Ethanol without corn still eludes researchers

For centuries, alchemists searched for a way to convert base metals into gold, only to be disappointed time and again. Sometimes it seems that the search for an economical method for converting biomass — cellulosic waste products as they are more commonly described — into ethanol has proven just as elusive.

Almost a decade ago, the U.S. Energy Department predicted that by 2009 cellulosic-derived ethanol would command as big a share of the market as conventional ethanol. But that hasn’t happened — yet, at least, according to the New York Times’ Mathew L. Walk and Alexei Barrionuevo.

Nevertheless, researchers and venture capitalists are still confident they eventually will turn the corner. However, the issue is resolved, one alternative fuels expert says now is not the time for Americans to become discouraged.

“Policymakers and Americans in general always need to bear in mind that renewable fuels make up a very big and complicated picture,” says Mark Hall, an Alabama Cooperative Extension System agent specializing in renewable energy who also serves on Governor Bob Riley’s renewable energy task force.

Hall says it may even be that current biofuel research and development represent only the first step toward energy independence.

“This picture really is so complicated, and it may be that the current types of renewable fuels represent only bridge technologies that will help us acquire a measure of energy self-sufficiency until more lucrative technologies can be developed further down the road,” he says.

Indeed, Hall says feedstocks such as corn and biomass crops may turn out to be long-term energy sources or they may end up serving comparatively short-term solutions until more efficient technologies prevail.

For his part, Hall is intrigued with the potential for algae, which can be bred and developed specifically for energy needs. While the concept is still largely in the drawing board stage, algae, conceivably at least, offers the potential to produce more in a smaller area than many other biofuel sources, he says.

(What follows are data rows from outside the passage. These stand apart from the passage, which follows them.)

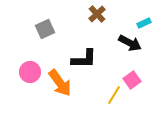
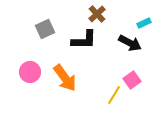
black L-shape: moved 19 px up
orange arrow: moved 5 px right, 5 px up
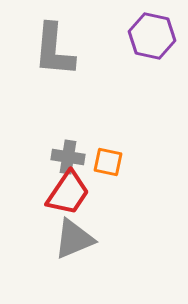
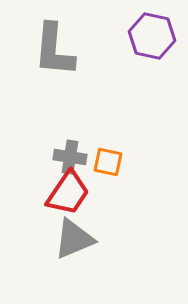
gray cross: moved 2 px right
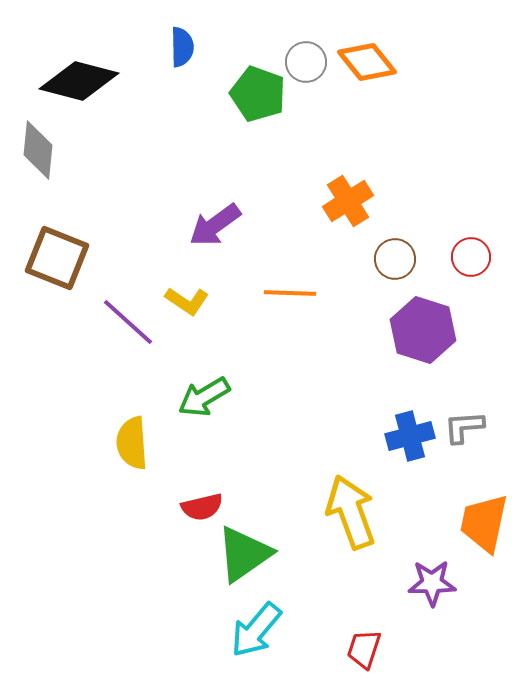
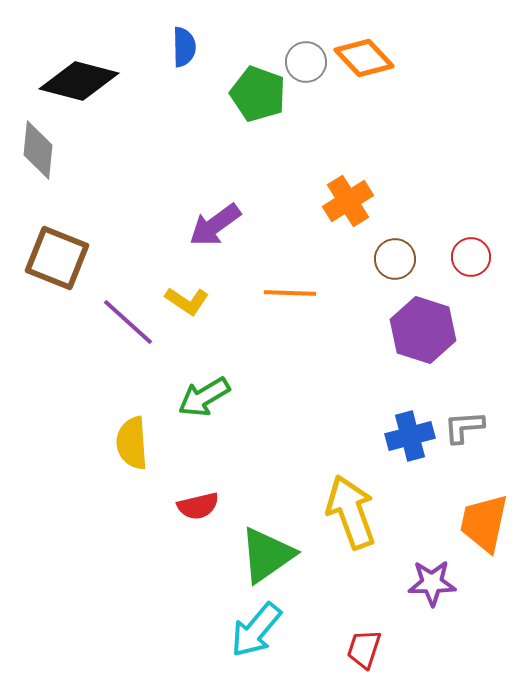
blue semicircle: moved 2 px right
orange diamond: moved 3 px left, 4 px up; rotated 4 degrees counterclockwise
red semicircle: moved 4 px left, 1 px up
green triangle: moved 23 px right, 1 px down
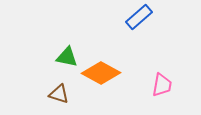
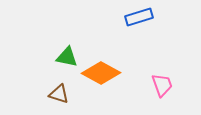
blue rectangle: rotated 24 degrees clockwise
pink trapezoid: rotated 30 degrees counterclockwise
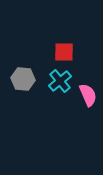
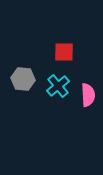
cyan cross: moved 2 px left, 5 px down
pink semicircle: rotated 20 degrees clockwise
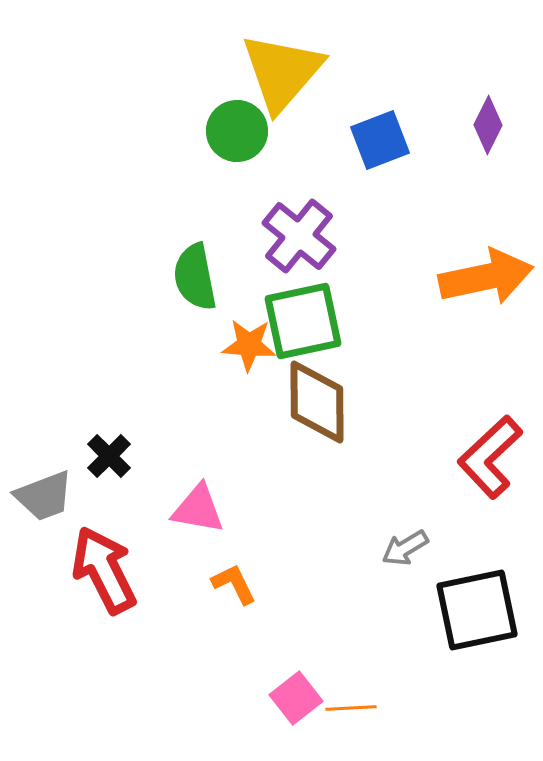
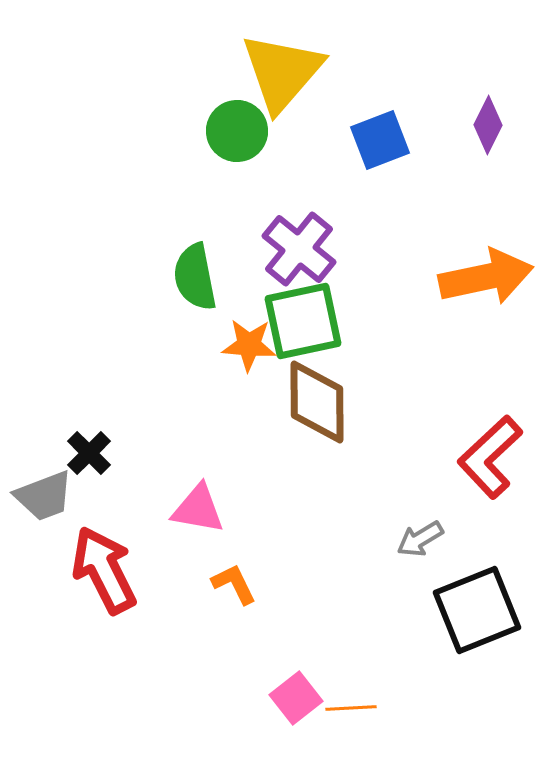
purple cross: moved 13 px down
black cross: moved 20 px left, 3 px up
gray arrow: moved 15 px right, 9 px up
black square: rotated 10 degrees counterclockwise
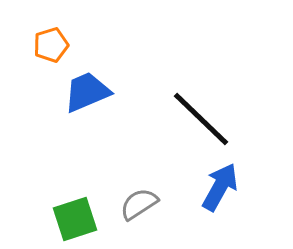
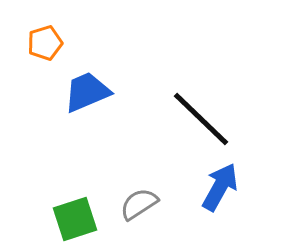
orange pentagon: moved 6 px left, 2 px up
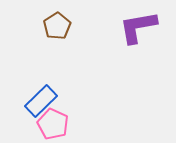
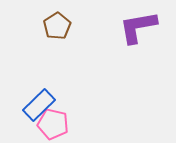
blue rectangle: moved 2 px left, 4 px down
pink pentagon: rotated 12 degrees counterclockwise
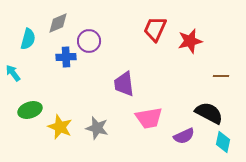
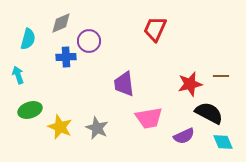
gray diamond: moved 3 px right
red star: moved 43 px down
cyan arrow: moved 5 px right, 2 px down; rotated 18 degrees clockwise
gray star: rotated 10 degrees clockwise
cyan diamond: rotated 35 degrees counterclockwise
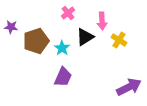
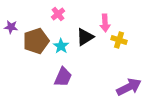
pink cross: moved 10 px left, 1 px down
pink arrow: moved 3 px right, 2 px down
yellow cross: rotated 14 degrees counterclockwise
cyan star: moved 1 px left, 2 px up
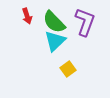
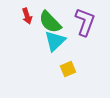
green semicircle: moved 4 px left
yellow square: rotated 14 degrees clockwise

For now, the biggest factor stymieing the development of cellulosic-derived ethanol is the cellulose — that is, finding a cost-effective way to break down the cellulose commonly found in stems, stalks and wood chips into sugars. Cellulose is comprised partly of sugars, though these are tightly linked in a more complicated chain. Breaking them up so they ultimately can be converted into ethanol requires several enzymes.

Last year, Honda announced it may have discovered a more efficient way to do this using a microorganism developed in a Japanese lab. The process results in a “significant increase in production of bio-ethanol,” according to a press release issued by Honda’s Tokyo facility. The new process conceivably will allow large volumes of ethanol to be produced from widely available waste wood, leaves and other sources typically described as soft biomass.

Hall stresses there are also other technologies on the horizon that bode well for cellulosic ethanol. For example, last year, scientists announced they had completed genome mapping of a poplar tree, black cottonwood or Populus trichocarpa, which offers huge potential as a biofuels source. The poplars, which grow 12 feet a year, mature in as little as four years and can reach 100 feet.

Scientists are hopeful the knowledge they’ve gained through gene mapping will enable them to undertake dramatic improvements in plantation productivity associated with the tree, possibly even rivaling the strides made from the green revolution in agriculture.

Still, the challenge remains of finding an economically feasible way to convert cellulose into sugar — one that venture capitalists and researchers have every incentive for overcoming.

The New York Times reports the Department of Energy has allocated $760 million for renewable fuel projects this year, including wind and solar energy. It recently awarded grants totaling $385 million over the next four years to six companies establishing cellulosic ethanol plants.